Réalisatrice de documentaires à qui l'on doit, entre autres, La Cité muette, Sabrina Van Tassel a rencontré Melissa lorsqu'elle réalisait un reportage aux Etats-Unis sur les femmes dans le couloir de la mort. Curieusement, l’histoire de cette détenue était celle qui l'intéressait le moins. Elle se rappelle :
"Je n’avais pas envie de raconter le cas d’une femme droguée qui avait maltraité sa fille de deux ans jusqu’à la mort. Rien ne pouvait excuser un acte pareil. C’était tout simplement abominable. Quand je suis arrivée dans sa vie, sa famille lui avait plus ou moins tourné le dos. Je ne savais quasiment rien d’elle. En faisant des recherches, je me suis rendue compte que son histoire n’avait pas suscité un grand intérêt dans les médias. À peine quelques lignes dans un journal local. Un fait divers comme un autre. Pas suffisamment morbide pour les reconstitutions d’enquêtes criminelles à la télévision. Pas suffisamment touchante non plus. Le sort de Melissa n’avait provoqué aucune empathie. Elle n’intéressait personne."
Sabrina Van Tassel a vu, dans les yeux de Melissa, toute l’injustice du système judiciaire américain qui condamne les plus faibles pour s’en débarrasser.
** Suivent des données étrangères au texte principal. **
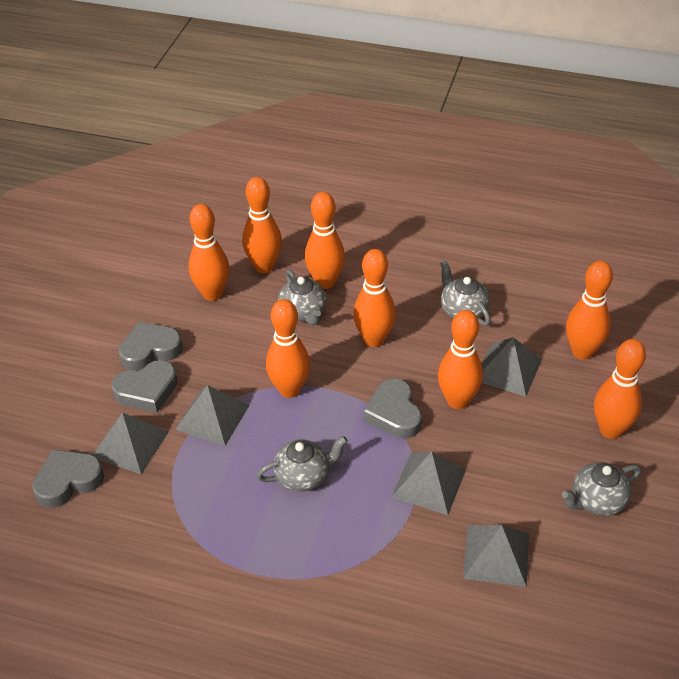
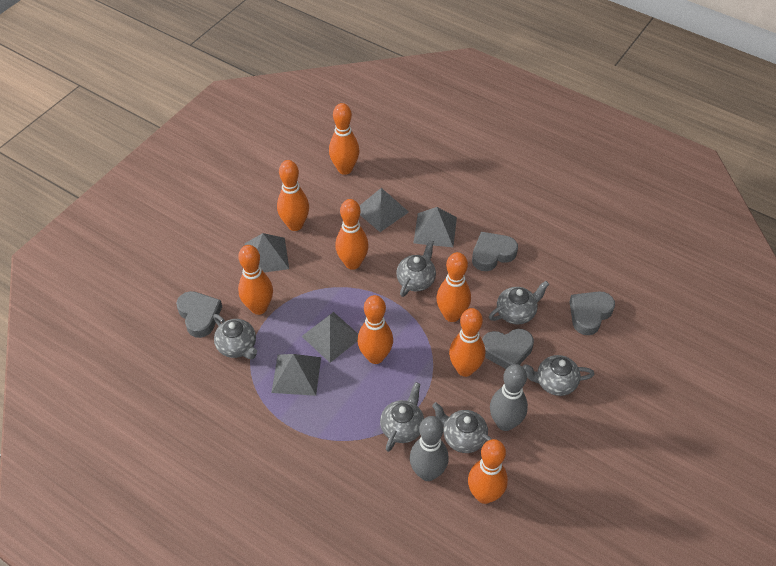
grey bowling pin: none = 0 -> [410,416,449,481] [490,364,528,431] = 2
grey teapot: [257,436,348,492] [278,269,327,325] [440,260,491,326] [562,462,641,516] = 4 -> [213,314,257,359] [380,382,424,452] [396,240,436,297] [432,402,492,453] [489,281,549,324] [523,355,595,396] = 6

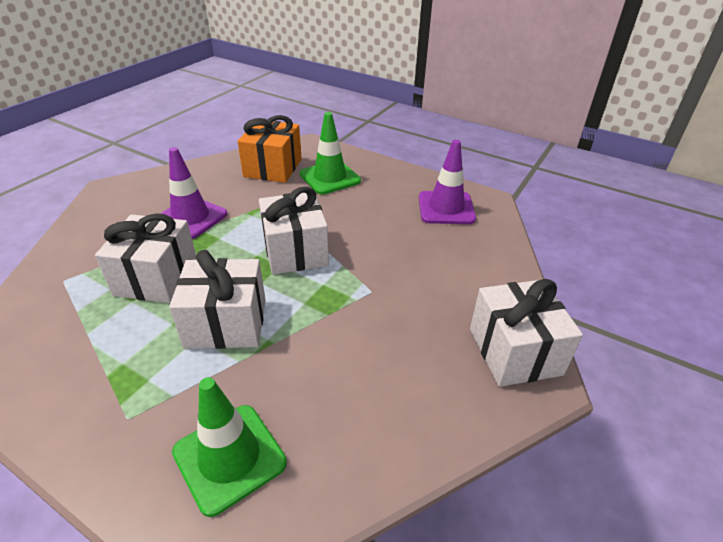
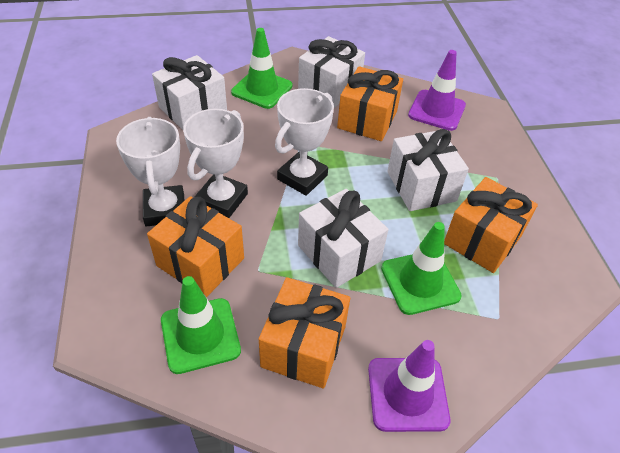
green traffic cone: [172,377,287,517] [300,112,361,194] = 2 -> [161,276,241,374] [231,28,293,109] [381,222,462,315] = 3
orange gift: [237,115,302,183] = 1 -> [147,196,244,297] [259,277,350,389] [337,66,403,141] [444,177,538,273] = 4
white trophy: none = 0 -> [116,117,184,226] [183,109,248,218] [275,88,334,196] = 3

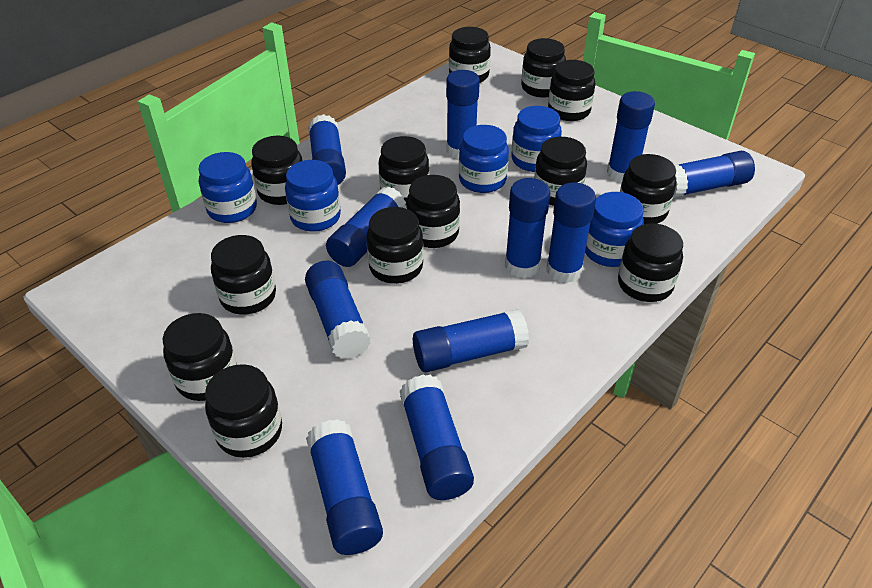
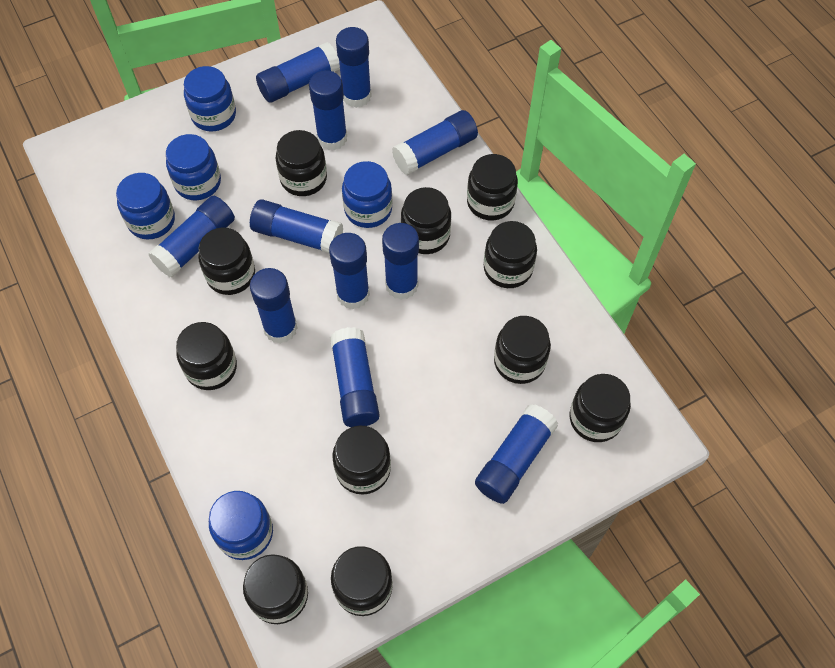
black jar: [163,313,237,401] [205,364,282,458] [211,235,276,315] [251,136,302,205] [366,207,424,284] [379,136,429,205] [406,175,460,248] [449,27,491,83] [521,38,566,98] [534,137,587,206] [548,60,595,121] [618,223,683,302] [620,154,676,224] = 13 -> [176,322,237,390] [198,228,255,295] [243,554,308,624] [276,130,327,196] [331,546,393,616] [332,426,391,495] [401,187,451,254] [467,154,518,221] [484,221,537,288] [494,316,551,384] [569,374,631,442] = 11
Il s'agit de la raison principale pour laquelle elle a voulu enquêter et faire ce documentaire :
"Après une courte enquête, il paraissait clair que son histoire regorgeait de zones d’ombres jamais explorées. J’ai eu envie de comprendre qui était cette femme, avec ses failles et toute la complexité de son histoire. Je voulais en faire un film, qu’elle soit coupable ou non. Un documentaire pour le cinéma, sans formatage, où la liberté de parole et de contenu serait totale. Où les non-dits et les silences seraient de vrais temps de narration. Où le récit des faits se ferait à travers l’image, par l’atmosphère qui s’en dégage. Un film sans artifice où nous n’aurions pas besoin d’explication."
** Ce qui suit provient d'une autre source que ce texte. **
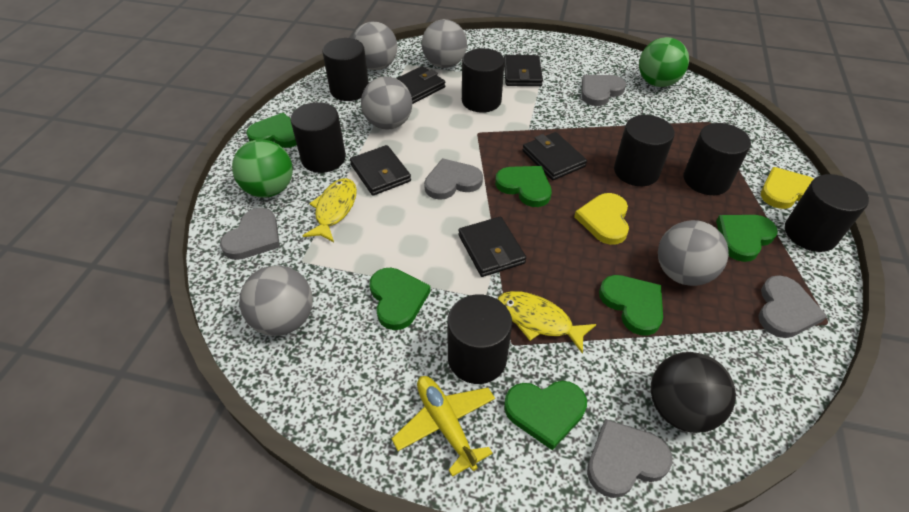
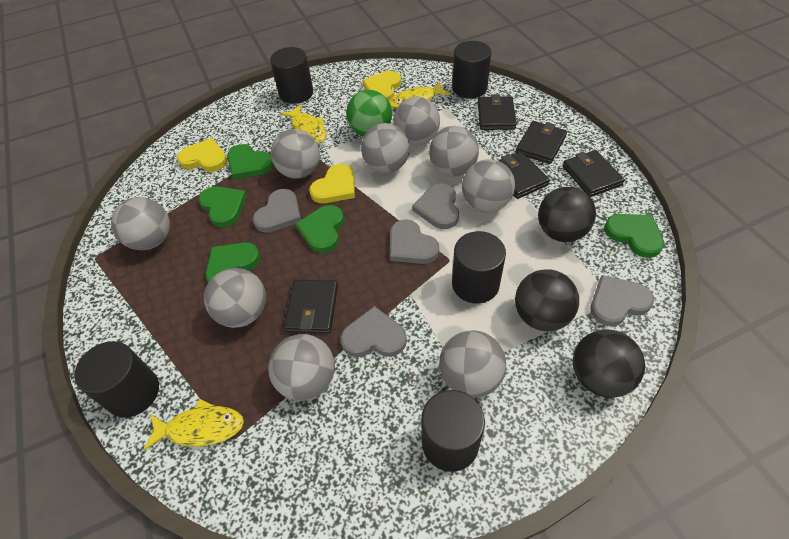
black ball: [651,352,736,433] = 1 -> [515,269,579,331] [538,187,596,242] [573,329,645,398] = 3
black cylinder: [290,102,346,173] [322,38,369,101] [447,294,512,384] [462,48,505,113] [614,115,675,186] [684,123,751,195] [785,174,869,252] = 7 -> [74,341,159,418] [270,47,313,104] [421,390,485,472] [452,41,491,99] [452,231,506,304] = 5
green ball: [232,139,293,198] [639,37,689,87] = 2 -> [346,90,392,137] = 1
green heart: [246,113,297,148] [370,268,431,330] [495,166,552,207] [504,381,587,450] [599,275,663,336] [716,215,778,262] = 6 -> [199,186,247,227] [205,242,260,283] [227,144,274,179] [296,205,344,253] [604,214,664,258] = 5
grey ball: [239,265,313,336] [352,22,398,70] [361,76,413,130] [422,19,467,68] [658,220,729,286] = 5 -> [111,197,170,250] [204,268,266,328] [268,334,335,401] [271,129,320,179] [361,123,410,173] [393,97,440,145] [429,126,479,176] [439,330,506,398] [462,159,515,212] = 9
yellow fish: [303,178,357,242] [498,291,596,354] = 2 -> [143,399,244,450] [280,104,326,143] [389,81,451,109] = 3
yellow heart: [574,193,629,245] [761,167,814,209] = 2 -> [177,138,227,172] [309,164,355,203] [362,71,401,101] = 3
yellow plane: [392,376,495,477] = 1 -> none = 0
"C’est justement parce qu’elle coche toutes les cases de la coupable idéale que l’histoire de Melissa m’a intéressée. Parce qu’après des heures passées à enquêter sur elle, j’ai découvert beaucoup trop d’éléments qui n’avaient jamais été présentés à son procès. Parce qu’elle représente tout ce dont l’Amérique aimerait se débarrasser. Il ne fait quasiment aucun doute que si Melissa avait été défendue comme elle aurait dû l’être, elle ne serait pas dans le couloir de la mort. Elle serait peut-être en prison. Peut-être pas…"
Cinéaste franco-américaine, Sabrina Van Tassel parcourt les Etats-Unis depuis 2005. Elle y a réalisé plus d’une quarantaine de documentaires et de reportages. Le paysage multiculturel du pays et ses disparités sociales sont donc bien connues de la réalisatrice, qui explique :
"Quand la machine judiciaire frappe, seul celui qui a de l’argent peut s’en sortir, même l’assassin que tout accuse. Tout est fait pour éviter le procès et payer au prix fort sa liberté. À travers cette histoire, c’est un système tout entier que j’ai voulu confronter. Celui des juges et des procureurs qui, pour être réélus, ont besoin d’un quota de condamnations fortes, dont la peine de mort. Celui d’avocats commis d’office qui enchaînent les procès, sacrifiant leurs clients par manque d’expérience, d’envie ou manque de temps. Une justice à deux vitesses, où les pauvres ne sont pas entendus, coupables ou non."
La bande originale de L'Etat du Texas contre Melissa a été composée par Christophe La Pinta, artiste aimant aussi bien manier l’orchestre que les nouvelles technologies sonores et le travail des voix. Il confie : "Je propose à Sabrina d’utiliser les instruments du folklore américain et ceux du folklore mexicain, sorte de mix entre les deux cultures avec une évidente utilisation des guitares acoustiques, et par extension, les instruments sudaméricains, type Chanrago et Cavaquinho. Le caractère à la limite du thriller de certains passages du film nous amène à durcir la musique en utilisant les cordes mais aussi l’électronique, avec des sons stridents de guitares métalliques et nappes synthétiques. Le mot qui est revenu sans cesse durant l’écriture de cette musique était la retenue, les propos et les images se suffisant à eux-mêmes. Il faut aussi parler du sublime et émouvant jeu de guitare du légendaire Dominic Miller (Sting, Phil Collins, etc…) qui m’a fait l’honneur de magnifier ma partition."